Изменить стиль страницы

— Известно ли Вам, что вторая жена Вашего отца тоже еврейка? Ведь Кагановичи евреи?

— Ничего подобного. Да, Каганович еврей. Но вторая жена моего отца была русской. Его первая жена грузинка, вторая — русская. Все!

— Разве фамилия его второй жены не Каганович?

— Нет, нет! Все это слухи. Чепуха.

— Каково Ваше мнение по вопросу о том, что гражданское население и прежде всего красных комиссаров призывают сжигать все те места, которые они оставляют, ожигать все запасы?

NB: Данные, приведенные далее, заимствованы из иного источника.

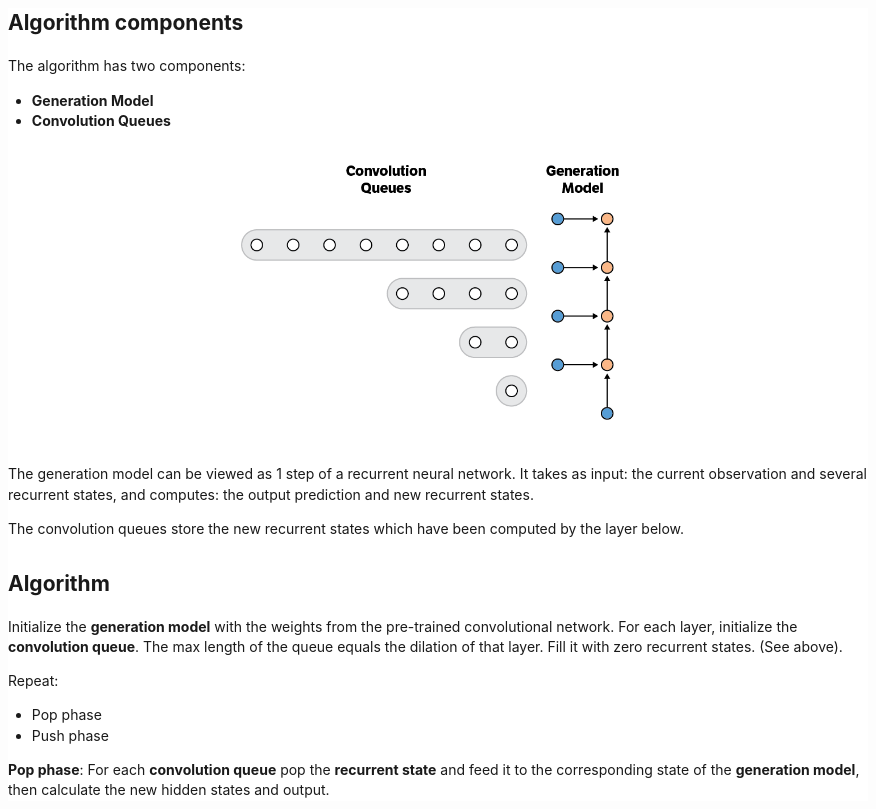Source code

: ## Algorithm components
The algorithm has two components:
- **Generation Model**
- **Convolution Queues**

<p align="center">
    <img src="assets/components.png" height="300">
</p>

The generation model can be viewed as 1 step of a recurrent neural network. It takes as input: the current observation and several recurrent states, and computes: the output prediction and new recurrent states.

The convolution queues store the new recurrent states which have been computed by the layer below.

## Algorithm
Initialize the **generation model** with the weights from the pre-trained convolutional network.
For each layer, initialize the **convolution queue**. The max length of the queue equals the dilation of that layer. Fill it with zero recurrent states. (See above).

Repeat:
- Pop phase
- Push phase

**Pop phase**: For each **convolution queue** pop the **recurrent state** and feed it to the corresponding state of the **generation model**, then calculate the new hidden states and output.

Это же вызовет голод, это же ужасное бедствие, которое постигнет все советско-русское население.

— Когда Наполеон вошел в Россию, делалось то же самое. Скажу откровенно, я считаю это правильным. Почему именно? Потому что мы враги. Надо бороться, а в борьбе все средства хороши.

— Сделает ли правительство с Москвой то, что было сделано во времена Наполеона?

— В борьбе все средства хороши! Но почему вы так убеждены, что непременно возьмете Москву? Надо же, как вы уверены!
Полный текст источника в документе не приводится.